The sequence — how the three strategies work together
The three strategies are not independent options — they are a sequence. Each one sets up the next, and skipping one reduces the precision of those that follow.
| Stage | Strategy | Question answered | Output |
|---|---|---|---|
| 1 | Stratify | Is the variation between subgroups or within the system? Who is doing it better? | Bright Spots to study. Hypothesis about what differentiates better-performing subgroups. Candidate intervention derived from observed practice, not theory. |
| 2 | Experiment | Does the candidate intervention actually produce a structural change point when tested at small scale? | A Bootstrap CUSUM-confirmed change point — or an honest null result that sends you back to the hypothesis. Either way, knowledge rather than assumption. |
| 3 | Disaggregate | Which specific pathway or mechanism within the process is responsible for the dominant proportion of the aggregate result? | A precisely targeted intervention designed for the dominant mechanism — not the aggregate. A PDSA experiment that can detect success or failure in the pathway metric specifically. |
| Repeat | Iterate | Once a change point is confirmed in the dominant pathway, what is the next constraint? | Return to Stratify at the new baseline. Goldratt’s Step 5 applies: do not let inertia become the next constraint. The constraint will move. |
The Deming connection — System of Profound Knowledge
Joiner’s three strategies are a direct application of Deming’s System of Profound Knowledge — specifically its four components, each of which maps precisely onto the Stratify/Experiment/Disaggregate framework.

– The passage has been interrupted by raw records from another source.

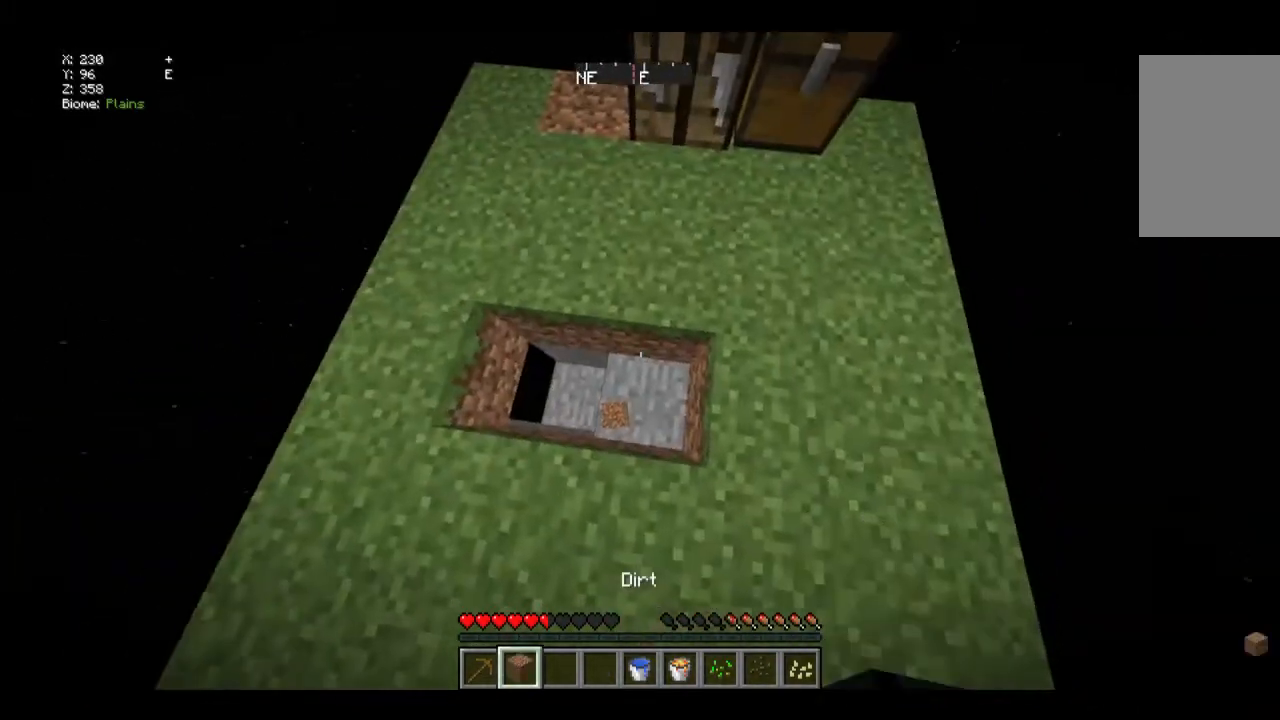
{"keys": [], "mouse": [], "events": [[200, "w", "down"], [301, "w", "up"]]}
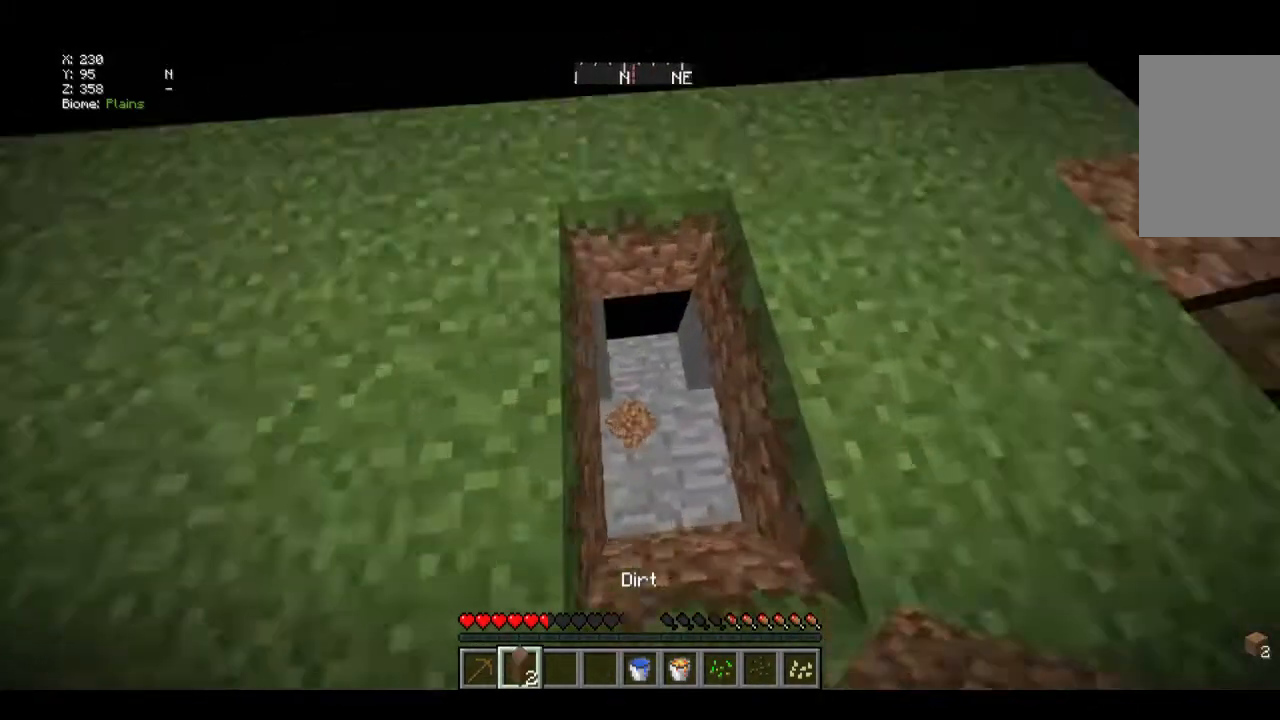
{"keys": [], "mouse": [], "events": [[100, "mouse_right", "down"], [234, "mouse_right", "up"]]}
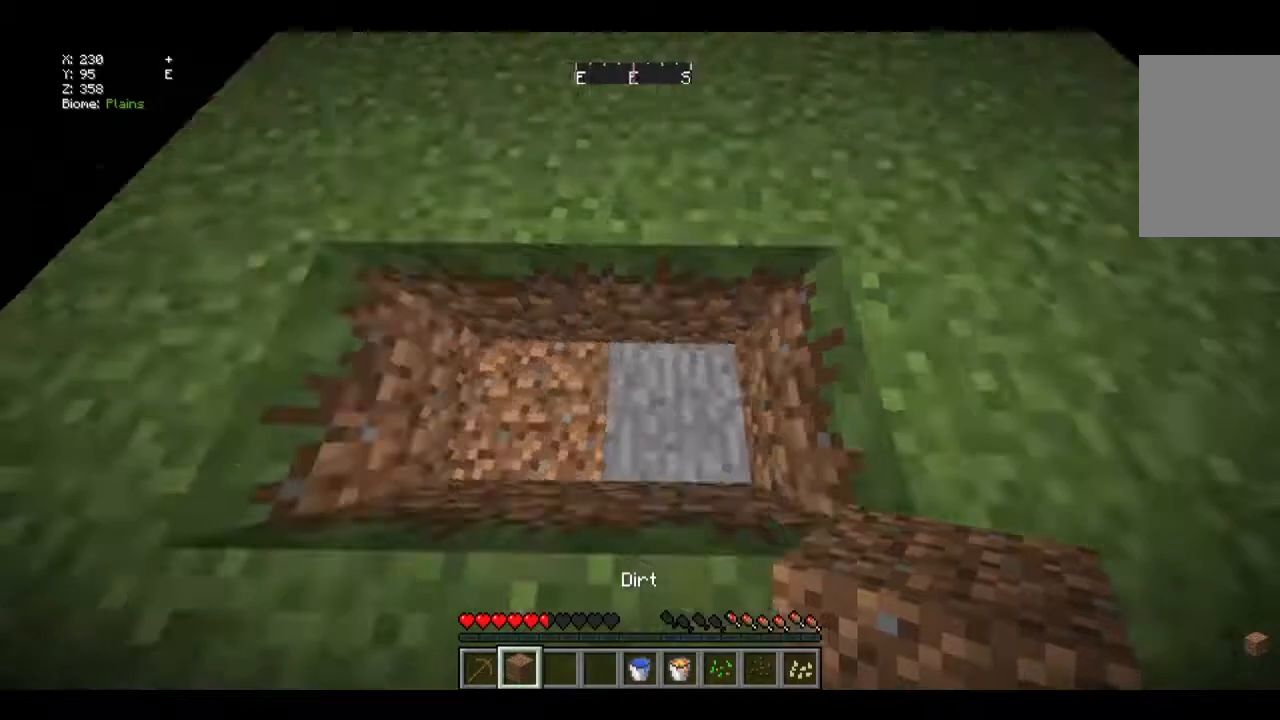
{"keys": [], "mouse": [], "events": []}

| Deming’s component | What it means | Where it appears in Joiner’s three strategies |
|---|---|---|
| Appreciation for a system | Understanding that outcomes are produced by the system, not by individuals. The system has structure, interdependencies, and boundaries. Improving it requires understanding those boundaries. | Disaggregate. Mapping the pathways within the process is the act of understanding the system’s internal structure. Identifying the dominant mechanism is identifying where the system most needs to change. |
| Knowledge of variation | Distinguishing common cause variation (the system) from special cause variation (a specific event). Not reacting to common cause variation as if it were a special cause. Using statistical methods to tell the difference. | Experiment. Bootstrap CUSUM is the application of knowledge of variation to the Study step of PDSA — detecting whether a genuine structural shift has occurred or whether the observed change is within the system’s normal common cause range. |
| Theory of knowledge | Knowledge requires a theory — a prediction that can be tested. Data alone is not knowledge. An observation that was not predicted in advance is not confirmed evidence. Improvement requires prediction, test, and update. | Experiment. The pre-specified prediction — direction, metric, timing, confidence threshold — is Deming’s theory of knowledge applied to improvement. Without the pre-specification, the Study step has no theory to test. |
| Psychology | Understanding how people respond to measurement, management, and change. Fear of data produces gaming. Blame produces concealment. Intrinsic motivation produces genuine improvement. | Stratify. Finding Bright Spots — units that are performing better within the same system — is an act of positive psychology. It reframes the question from “who is failing?” to “who has found a better way?” That is a fundamentally different relationship between measurement and the people being measured. |
The PDSA connection — where Bootstrap CUSUM fits
The PDSA cycle and Joiner’s three strategies are not parallel frameworks — PDSA is the operational container inside which Stratify, Experiment, and Disaggregate are run. Each strategy generates a PDSA cycle, and the cycles run in sequence.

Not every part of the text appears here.